Aim of the exercise> Extend the methods text on T-cell flow cytometry and multiplex IHC with new material that follows on from its last sentence.

For analysis of circulating tumor-specific T-cells, whole-blood samples were collected at designated time-points, and whole blood was surface stained for phenotypic markers, and counting beads were included to permit quantitative analysis of circulating cells [19]. The mixture of antibodies included CD3, CD4, CD8α, CD44, CD45.1, CD45.2, CD62L, and CD90.1, to distinguish circulating CD3+CD8+CD90.1+ OT1 T-cells and CD3+CD8+CD45.1+ 2C T-cells from host-cells.

For analysis of tumor-infiltrating tumor-specific T-cells, tumors grown in C57BL/6 mice were harvested 7 days after treatment, and single-cell suspensions were prepared by using a gentleMACS dissociator (Miltenyi Biotech, Bergisch Gladbach, Germany), followed by agitation in digest solution (250 U/mL collagenase, 30 U/mL DNase, 5 mM CaCl2, 5% FBS in HBSS in PBS) for 30 minutes at 37°C. The digest was filtered through 100 μm strainer to remove macroscopic debris. Cells were surface-stained with the phenotypic markers CD45.1, CD45.2, CD90.2, CD103, CD4, CD8, CD11b, MHCII, Ly6C, CD11b, CD24, F4/80, and a viability dye to distinguish live CD11b+MHCII+Ly6C-F4/80+ macrophages, CD11b+MHCII-Ly6C+ neutrophils, CD11b+F4/80-Ly6C+ monocytic cells, and CD11b+MHCII+Ly6C-CD24+ dendritic cells [42], as well as the adoptively transferred OT1 and 2C T-cells as described above. Samples were run on a BDIS Fortessa SORP or BDIS LSRII SORP (BD Biosciences) and analyzed using FloJo (Tree-Star, Ashland, OR, USA). Infiltrating cell proportions are shown as a percentage of live cells to control for varying degrees of overall infiltration in the tumors and permit direct comparisons between groups.

Multiplex IHC

Tumors grown in C57BL/6 mice were harvested 7 days following treatment, zinc-fixed, sectioned and prepared as previously described [43]. Primary antibodies were anti-CD3 (SP7, Abcam, Cambridge, UK), anti-CD8α (4SM15, eBioscience), anti-FoxP3 (FJK-16s, Invitrogen, Carlsbad, CA, USA), anti-PD-L1 (D5V3B, Cell-Signaling Technology, Danvers, MA, USA), and DAPI (Perkin Elmer). Anti-Rat HRP (mouse adsorbed) or Anti-Rabbit HRP secondary antibodies (Vector Laboratories) were used prior to tyramide staining with Opal 7-Color Automation IHC Kit (690 for CD3, 570 for PD-L1, 620 for CD8α, and 520 for FoxP3). Slides were scanned with Vectra Polaris (Perkin Elmer) and analyzed using QuPath 0.2.0-m4 [44].

Material provided>
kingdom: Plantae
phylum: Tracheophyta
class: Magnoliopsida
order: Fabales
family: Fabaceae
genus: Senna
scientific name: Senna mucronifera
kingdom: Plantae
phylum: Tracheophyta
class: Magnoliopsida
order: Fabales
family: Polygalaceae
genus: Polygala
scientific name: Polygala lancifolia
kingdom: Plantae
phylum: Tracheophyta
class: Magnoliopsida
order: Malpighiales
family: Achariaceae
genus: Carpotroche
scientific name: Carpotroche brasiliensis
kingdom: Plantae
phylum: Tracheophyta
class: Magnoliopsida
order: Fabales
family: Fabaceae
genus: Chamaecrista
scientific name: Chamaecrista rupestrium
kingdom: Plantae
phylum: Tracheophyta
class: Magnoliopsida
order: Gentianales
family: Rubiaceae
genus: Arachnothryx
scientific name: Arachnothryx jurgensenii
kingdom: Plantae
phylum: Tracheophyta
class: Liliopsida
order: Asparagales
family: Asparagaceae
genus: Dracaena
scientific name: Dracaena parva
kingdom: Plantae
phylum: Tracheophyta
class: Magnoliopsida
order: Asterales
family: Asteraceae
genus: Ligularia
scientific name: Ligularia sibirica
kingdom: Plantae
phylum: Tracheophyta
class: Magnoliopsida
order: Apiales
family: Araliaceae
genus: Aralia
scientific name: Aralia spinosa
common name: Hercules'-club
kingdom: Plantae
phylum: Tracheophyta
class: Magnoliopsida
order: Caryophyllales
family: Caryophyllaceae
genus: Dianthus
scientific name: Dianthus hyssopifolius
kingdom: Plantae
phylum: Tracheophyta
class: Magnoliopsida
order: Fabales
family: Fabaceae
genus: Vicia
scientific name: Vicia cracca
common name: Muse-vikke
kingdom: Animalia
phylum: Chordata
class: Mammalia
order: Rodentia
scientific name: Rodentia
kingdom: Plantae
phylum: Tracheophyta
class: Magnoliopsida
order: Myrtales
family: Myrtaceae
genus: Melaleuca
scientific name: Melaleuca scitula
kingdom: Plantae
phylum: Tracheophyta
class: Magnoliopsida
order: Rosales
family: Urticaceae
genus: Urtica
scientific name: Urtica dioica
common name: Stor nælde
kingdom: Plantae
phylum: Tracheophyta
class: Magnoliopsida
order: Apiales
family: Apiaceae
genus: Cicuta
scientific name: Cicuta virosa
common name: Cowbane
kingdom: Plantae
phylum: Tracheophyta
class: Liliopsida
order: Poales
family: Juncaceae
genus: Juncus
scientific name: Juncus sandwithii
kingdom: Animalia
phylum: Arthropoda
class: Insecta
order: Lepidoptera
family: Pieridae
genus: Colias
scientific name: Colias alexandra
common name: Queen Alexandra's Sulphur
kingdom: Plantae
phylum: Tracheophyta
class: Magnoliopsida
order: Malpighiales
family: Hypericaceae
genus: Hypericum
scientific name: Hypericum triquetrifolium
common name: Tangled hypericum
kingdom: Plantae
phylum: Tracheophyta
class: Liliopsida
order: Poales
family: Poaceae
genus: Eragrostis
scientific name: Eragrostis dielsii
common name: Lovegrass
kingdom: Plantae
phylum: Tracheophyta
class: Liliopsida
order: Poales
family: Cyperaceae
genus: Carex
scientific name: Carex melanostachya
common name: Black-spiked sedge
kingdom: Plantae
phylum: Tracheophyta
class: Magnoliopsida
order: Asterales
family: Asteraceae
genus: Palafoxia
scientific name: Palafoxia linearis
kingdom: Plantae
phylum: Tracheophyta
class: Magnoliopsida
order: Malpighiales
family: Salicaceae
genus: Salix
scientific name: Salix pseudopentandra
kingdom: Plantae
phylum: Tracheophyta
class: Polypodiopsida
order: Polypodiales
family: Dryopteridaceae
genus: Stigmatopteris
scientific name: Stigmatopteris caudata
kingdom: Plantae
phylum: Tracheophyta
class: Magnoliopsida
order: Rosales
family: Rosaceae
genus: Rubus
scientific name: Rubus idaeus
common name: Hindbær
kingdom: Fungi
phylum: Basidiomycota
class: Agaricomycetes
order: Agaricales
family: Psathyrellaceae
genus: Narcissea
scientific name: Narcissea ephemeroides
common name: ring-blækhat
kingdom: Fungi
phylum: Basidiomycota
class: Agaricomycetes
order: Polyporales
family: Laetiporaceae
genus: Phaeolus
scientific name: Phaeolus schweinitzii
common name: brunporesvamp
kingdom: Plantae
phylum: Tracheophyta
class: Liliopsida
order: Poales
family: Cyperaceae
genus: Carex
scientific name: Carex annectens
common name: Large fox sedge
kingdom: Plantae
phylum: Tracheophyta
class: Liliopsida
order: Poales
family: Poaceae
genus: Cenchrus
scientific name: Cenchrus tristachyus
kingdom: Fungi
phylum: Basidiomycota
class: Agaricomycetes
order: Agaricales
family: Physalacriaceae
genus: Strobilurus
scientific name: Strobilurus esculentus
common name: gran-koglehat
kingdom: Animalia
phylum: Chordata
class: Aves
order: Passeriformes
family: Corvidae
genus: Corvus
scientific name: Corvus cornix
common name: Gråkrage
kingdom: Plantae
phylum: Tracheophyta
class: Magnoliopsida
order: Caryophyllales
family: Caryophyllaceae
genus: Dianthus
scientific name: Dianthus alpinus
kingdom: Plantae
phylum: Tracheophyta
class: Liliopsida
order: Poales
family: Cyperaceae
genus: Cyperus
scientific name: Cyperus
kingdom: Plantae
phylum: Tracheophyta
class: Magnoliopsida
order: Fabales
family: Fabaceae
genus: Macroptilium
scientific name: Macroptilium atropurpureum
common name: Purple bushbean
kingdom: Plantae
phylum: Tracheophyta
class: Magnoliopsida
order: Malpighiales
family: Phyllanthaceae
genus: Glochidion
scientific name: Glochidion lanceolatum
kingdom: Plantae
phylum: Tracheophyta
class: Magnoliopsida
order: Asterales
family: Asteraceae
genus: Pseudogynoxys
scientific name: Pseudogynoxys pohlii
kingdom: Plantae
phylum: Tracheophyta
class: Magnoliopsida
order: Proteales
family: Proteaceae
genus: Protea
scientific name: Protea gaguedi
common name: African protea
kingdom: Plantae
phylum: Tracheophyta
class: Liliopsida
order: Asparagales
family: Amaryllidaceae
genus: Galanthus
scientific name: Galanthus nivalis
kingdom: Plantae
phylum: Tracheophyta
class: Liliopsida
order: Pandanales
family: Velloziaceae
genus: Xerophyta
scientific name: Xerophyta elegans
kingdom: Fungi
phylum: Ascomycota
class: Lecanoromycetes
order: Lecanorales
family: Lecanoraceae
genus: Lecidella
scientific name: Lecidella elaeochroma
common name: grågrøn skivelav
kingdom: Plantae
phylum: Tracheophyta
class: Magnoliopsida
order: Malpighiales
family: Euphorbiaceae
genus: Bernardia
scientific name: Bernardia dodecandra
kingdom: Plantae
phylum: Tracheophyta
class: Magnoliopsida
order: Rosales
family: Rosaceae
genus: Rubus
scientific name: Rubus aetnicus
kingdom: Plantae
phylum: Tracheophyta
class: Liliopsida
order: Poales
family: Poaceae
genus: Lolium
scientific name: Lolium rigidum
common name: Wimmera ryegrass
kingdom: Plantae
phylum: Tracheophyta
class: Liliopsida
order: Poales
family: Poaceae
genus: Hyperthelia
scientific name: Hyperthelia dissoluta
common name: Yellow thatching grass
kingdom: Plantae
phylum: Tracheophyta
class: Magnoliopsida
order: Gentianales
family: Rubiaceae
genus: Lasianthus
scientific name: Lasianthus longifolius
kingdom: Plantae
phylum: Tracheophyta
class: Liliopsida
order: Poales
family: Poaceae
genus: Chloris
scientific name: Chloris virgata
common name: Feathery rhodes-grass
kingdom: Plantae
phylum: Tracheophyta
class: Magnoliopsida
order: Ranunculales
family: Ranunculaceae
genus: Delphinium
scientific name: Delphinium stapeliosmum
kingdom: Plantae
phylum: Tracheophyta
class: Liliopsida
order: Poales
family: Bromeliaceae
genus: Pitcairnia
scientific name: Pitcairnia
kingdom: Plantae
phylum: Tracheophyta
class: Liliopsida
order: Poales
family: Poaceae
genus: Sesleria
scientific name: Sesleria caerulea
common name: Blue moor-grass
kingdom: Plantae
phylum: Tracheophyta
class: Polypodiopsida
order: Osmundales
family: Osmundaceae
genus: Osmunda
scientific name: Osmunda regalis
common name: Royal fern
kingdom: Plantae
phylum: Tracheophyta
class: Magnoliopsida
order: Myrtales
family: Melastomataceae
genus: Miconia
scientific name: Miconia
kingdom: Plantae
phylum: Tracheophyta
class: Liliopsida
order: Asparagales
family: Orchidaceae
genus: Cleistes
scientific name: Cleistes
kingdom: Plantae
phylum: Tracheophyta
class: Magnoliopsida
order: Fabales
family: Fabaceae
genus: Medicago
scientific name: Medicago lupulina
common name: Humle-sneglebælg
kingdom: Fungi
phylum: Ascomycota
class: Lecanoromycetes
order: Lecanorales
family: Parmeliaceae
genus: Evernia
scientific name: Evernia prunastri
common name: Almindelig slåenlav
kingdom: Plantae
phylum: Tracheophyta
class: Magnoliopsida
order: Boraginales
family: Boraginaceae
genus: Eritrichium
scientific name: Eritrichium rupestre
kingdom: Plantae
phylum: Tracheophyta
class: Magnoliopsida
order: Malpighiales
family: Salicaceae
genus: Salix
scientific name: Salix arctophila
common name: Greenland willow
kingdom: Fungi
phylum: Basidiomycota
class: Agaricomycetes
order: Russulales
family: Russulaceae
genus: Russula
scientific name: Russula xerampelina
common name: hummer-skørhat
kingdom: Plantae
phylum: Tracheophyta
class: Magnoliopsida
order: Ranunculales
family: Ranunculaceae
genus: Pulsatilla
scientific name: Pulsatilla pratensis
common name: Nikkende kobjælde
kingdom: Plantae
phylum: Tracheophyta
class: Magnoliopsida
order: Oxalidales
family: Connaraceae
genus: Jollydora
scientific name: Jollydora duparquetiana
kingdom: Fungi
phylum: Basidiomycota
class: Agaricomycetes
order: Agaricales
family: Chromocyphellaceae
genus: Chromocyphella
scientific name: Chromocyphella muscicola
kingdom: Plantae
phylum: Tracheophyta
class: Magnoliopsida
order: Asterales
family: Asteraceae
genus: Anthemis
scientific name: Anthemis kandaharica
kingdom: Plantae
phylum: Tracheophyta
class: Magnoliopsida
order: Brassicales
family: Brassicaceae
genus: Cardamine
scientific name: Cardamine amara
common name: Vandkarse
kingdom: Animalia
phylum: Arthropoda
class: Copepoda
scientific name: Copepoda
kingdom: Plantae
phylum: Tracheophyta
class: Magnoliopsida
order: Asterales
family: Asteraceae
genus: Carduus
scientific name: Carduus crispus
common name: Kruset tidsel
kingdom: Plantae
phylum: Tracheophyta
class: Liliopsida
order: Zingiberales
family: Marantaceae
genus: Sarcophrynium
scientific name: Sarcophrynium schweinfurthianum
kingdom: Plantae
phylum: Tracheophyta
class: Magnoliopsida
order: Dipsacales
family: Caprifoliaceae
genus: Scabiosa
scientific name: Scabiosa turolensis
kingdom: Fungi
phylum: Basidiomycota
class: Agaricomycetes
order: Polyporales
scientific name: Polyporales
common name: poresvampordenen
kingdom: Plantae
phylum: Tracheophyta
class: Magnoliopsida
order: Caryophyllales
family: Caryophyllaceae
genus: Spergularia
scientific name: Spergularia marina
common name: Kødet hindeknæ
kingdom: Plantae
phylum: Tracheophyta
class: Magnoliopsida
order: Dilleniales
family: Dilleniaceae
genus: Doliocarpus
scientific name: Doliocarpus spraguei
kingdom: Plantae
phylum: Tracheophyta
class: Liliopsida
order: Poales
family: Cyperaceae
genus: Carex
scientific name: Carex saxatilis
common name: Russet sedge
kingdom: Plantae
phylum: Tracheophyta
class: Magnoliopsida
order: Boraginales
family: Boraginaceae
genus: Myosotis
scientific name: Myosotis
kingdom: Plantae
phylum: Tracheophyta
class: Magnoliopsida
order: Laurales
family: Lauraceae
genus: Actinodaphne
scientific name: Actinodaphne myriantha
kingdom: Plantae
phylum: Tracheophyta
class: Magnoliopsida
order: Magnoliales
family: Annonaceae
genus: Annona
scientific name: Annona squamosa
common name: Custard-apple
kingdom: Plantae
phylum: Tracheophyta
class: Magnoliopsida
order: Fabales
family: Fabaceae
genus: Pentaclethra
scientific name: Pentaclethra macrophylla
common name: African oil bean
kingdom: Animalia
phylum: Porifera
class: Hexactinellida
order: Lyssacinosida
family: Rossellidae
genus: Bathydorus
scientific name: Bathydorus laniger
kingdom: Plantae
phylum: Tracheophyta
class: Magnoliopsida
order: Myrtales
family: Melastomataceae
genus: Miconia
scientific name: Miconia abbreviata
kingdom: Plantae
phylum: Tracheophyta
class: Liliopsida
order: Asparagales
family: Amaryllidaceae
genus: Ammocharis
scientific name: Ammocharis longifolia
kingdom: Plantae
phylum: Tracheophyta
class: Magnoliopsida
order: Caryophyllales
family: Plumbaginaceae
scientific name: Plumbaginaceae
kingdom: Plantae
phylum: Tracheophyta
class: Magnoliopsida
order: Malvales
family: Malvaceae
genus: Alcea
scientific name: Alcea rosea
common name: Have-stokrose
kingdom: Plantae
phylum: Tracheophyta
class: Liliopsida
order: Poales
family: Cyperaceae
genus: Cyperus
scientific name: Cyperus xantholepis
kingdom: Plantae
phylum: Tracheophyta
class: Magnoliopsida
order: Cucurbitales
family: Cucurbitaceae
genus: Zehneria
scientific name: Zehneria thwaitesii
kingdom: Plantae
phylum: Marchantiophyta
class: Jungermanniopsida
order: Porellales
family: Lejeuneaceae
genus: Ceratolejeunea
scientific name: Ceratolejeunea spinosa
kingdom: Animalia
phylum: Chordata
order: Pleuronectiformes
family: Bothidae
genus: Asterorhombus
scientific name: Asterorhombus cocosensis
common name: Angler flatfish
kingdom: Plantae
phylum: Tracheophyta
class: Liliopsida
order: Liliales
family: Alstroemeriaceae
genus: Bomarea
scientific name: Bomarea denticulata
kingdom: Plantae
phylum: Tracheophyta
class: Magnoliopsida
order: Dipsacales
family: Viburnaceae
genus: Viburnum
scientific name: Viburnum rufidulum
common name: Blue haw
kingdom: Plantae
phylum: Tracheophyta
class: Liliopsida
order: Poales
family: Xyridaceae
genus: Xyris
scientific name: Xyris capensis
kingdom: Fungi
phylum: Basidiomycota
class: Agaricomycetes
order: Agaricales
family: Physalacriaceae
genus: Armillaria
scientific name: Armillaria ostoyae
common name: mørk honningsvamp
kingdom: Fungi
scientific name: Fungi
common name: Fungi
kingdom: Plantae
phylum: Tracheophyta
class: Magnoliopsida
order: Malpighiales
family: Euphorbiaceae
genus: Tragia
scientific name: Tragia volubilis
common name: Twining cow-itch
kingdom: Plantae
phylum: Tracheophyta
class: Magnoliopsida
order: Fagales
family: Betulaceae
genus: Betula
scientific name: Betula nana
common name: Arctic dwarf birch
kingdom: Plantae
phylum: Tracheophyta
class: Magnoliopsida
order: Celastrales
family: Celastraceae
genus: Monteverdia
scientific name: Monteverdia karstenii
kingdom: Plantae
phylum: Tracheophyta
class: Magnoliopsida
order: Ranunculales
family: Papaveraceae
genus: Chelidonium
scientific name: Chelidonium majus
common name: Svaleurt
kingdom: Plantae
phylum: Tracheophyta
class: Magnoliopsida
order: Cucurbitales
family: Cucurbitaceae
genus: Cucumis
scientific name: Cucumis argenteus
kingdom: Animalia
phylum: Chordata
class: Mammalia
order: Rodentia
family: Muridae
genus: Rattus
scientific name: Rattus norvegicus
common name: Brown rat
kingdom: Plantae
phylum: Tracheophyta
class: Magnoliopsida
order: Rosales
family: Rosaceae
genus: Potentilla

Task answer>
Statistical analysis

Data were analyzed and graphed using Prism (GraphPad Software, La-Jolla, CA, USA). Individual data sets were compared using the two-tailed unpaired Student t-test; overall survival of groups was compared using the log-rank test for differences in Kaplan–Meier survival curves.

Abbreviations

HNSCC: head and neck squamous-cell carcinoma; PD1: programmed cell death protein 1; MOC: mouse oral cancer; ova: ovalbumin; IT: intratumoral; IV: intravenous; IHC: immunohistochemistry; TAM: tumor-associated macrophages; TCR: T-cell receptor.

Author contributions

Conceptualization: MJG, SS. Investigation: SS,JB, SB. Methodology: SS, SJ, MJG. Resources: MJG, MRC, RBB. Visualization: MJG. Writing: SS, MRC, MJG. Funding acquisition: SS, MJG, MRC. Supervison: MJG.

CONFLICTS OF INTEREST

MJG and MRC receive research funding from Bristol Myers-Squibb, Jounce, and Mavupharma that is unrelated to the content of this manuscript. The remaining authors declare no competing interests. Funders had no input in the content of the manuscript.

FUNDING

This work was supported by NCI R01CA182311, NCI R01CA244142 (MJG), NCI R01CA208644 (MRC), Israel Cancer Association (SS).